Differential diagnosis
The diagnosis was reconsidered to be nodular fasciitis based on the cellular morphology and the growth pattern. The tumor consisted of plump fibroblasts with bland nuclear features and a low mitotic rate (4 per 10 HPFs, f.d. 0.57 mm) in a myxoid and collagenous stroma. Intersecting fascicles with a storiform pattern, high cellular density, pseudocyst formation, and an inflammatory infiltrate containing giant-cell macrophages suggest nodular fasciitis and help narrow the differential diagnosis.

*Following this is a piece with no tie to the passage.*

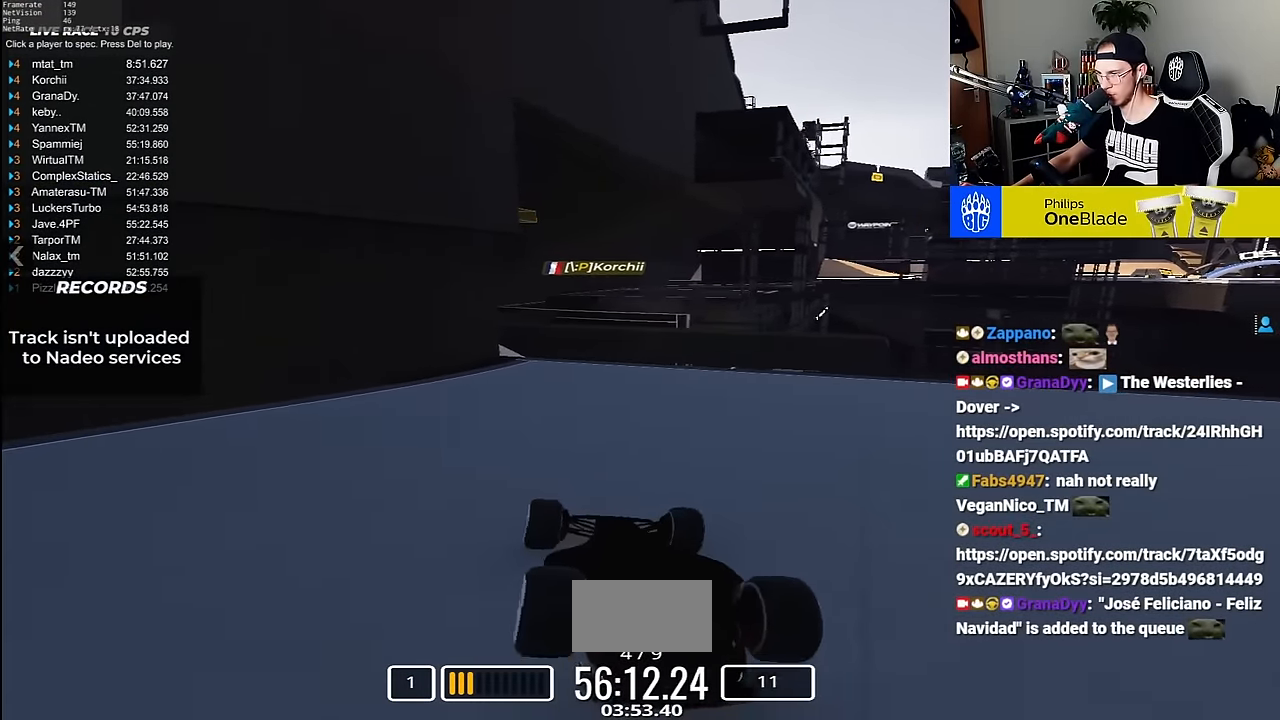
{"keys": ["up"], "events": []}
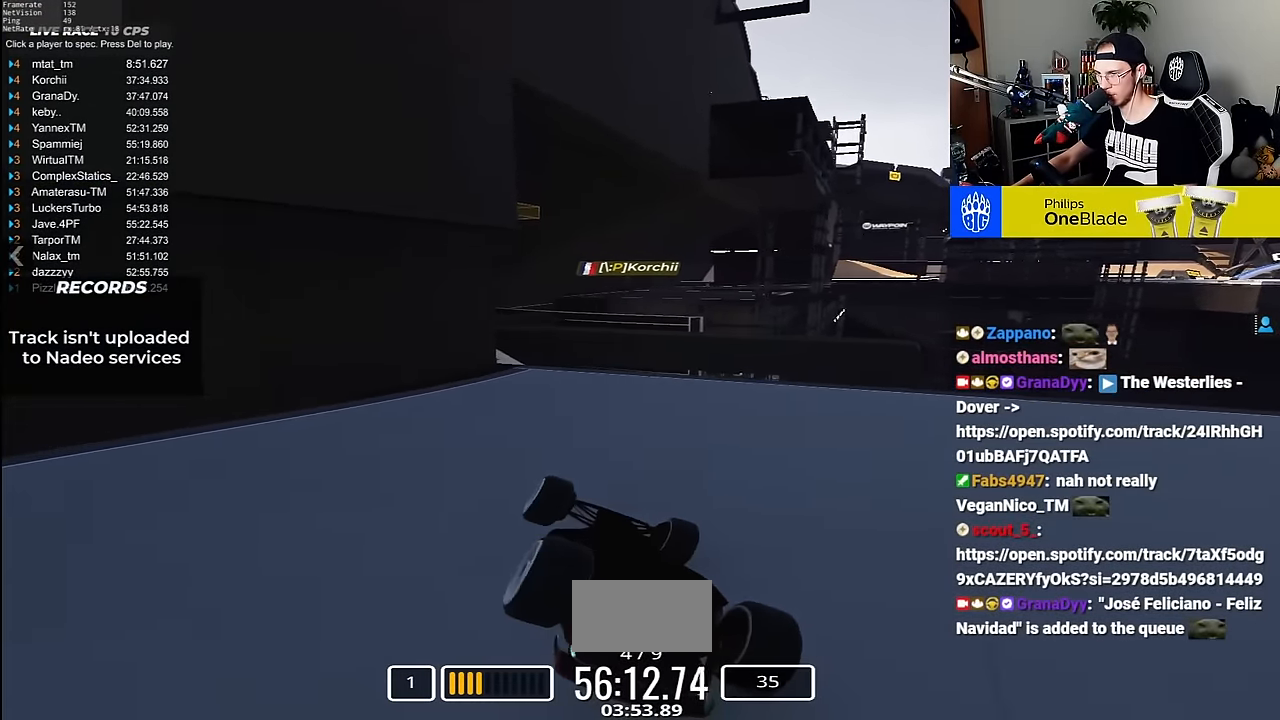
{"keys": [], "events": [[183, "up", "up"]]}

While nodular fasciitis can be suspected based on histologic features, it must be differentiated from fibrosarcoma, smooth muscle tumors, malignant peripheral nerve sheath tumor, dermatofibrosarcoma protuberans, melanoma, and solitary fibrous tumor. Nodular fasciitis has no pathognomonic immunohistochemical markers. However, SMA and vimentin typically show diffuse intensive staining [3]. Desmin is only rarely positive; S100 and h-caldesmon are negative [4-5]. Other positive markers include calponin and CD10 [1,7] (Table 1). Proliferative index Ki67 is highly variable in nodular fasciitis and does not aid in diagnosis.
Fibrosarcoma and malignant smooth muscle tumors are in the differential, but the absence of necrosis, frank nuclear atypia, and atypical mitotic figures support this tumor’s benign nature. Immunohistochemistry can aid in differentiating these diagnoses by the presence or absence of desmin, h-caldesmon, and estrogen/progesterone receptor positivity (Table 1). Leiomyosarcoma is positive for desmin and h-caldesmon, but nodular fasciitis is negative for these markers. Fibrosarcoma can be CD34 positive in some cases, usually in dermatofibrosarcoma protuberans, but nodular fasciitis, the positivity is excitingly rare [6].
Malignant peripheral nerve sheath tumor that was initial diagnosis at the time of recurrence was excluded based on the relatively low mitotic count, absence of atypia, and invasion in surrounding tissue with negative S-100 staining on immunohistochemistry. Malignant melanoma was excluded due to the negative S-100 and melan-A staining in this case. Solitary fibrous tumors must show perivascular growth patterns and tend to be positive for CD34 and BCL-2 [8].